DATA FOR THE TASK START

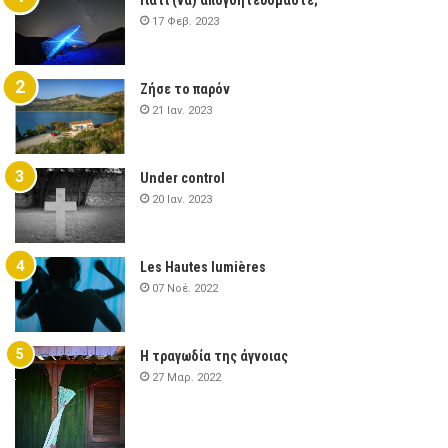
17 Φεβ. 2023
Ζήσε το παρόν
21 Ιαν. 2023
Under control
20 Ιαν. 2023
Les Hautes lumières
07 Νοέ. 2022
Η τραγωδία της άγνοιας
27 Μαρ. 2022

DATA FOR THE TASK END

# [EXERCISE INSTRUCTIONS]
With the images left out, set down each record exactly as it appears.

# [ANSWER TO THE PROBLEM]
17 Φεβ. 2023
Ζήσε το παρόν
21 Ιαν. 2023
Under control
20 Ιαν. 2023
Les Hautes lumières
07 Νοέ. 2022
Η τραγωδία της άγνοιας
27 Μαρ. 2022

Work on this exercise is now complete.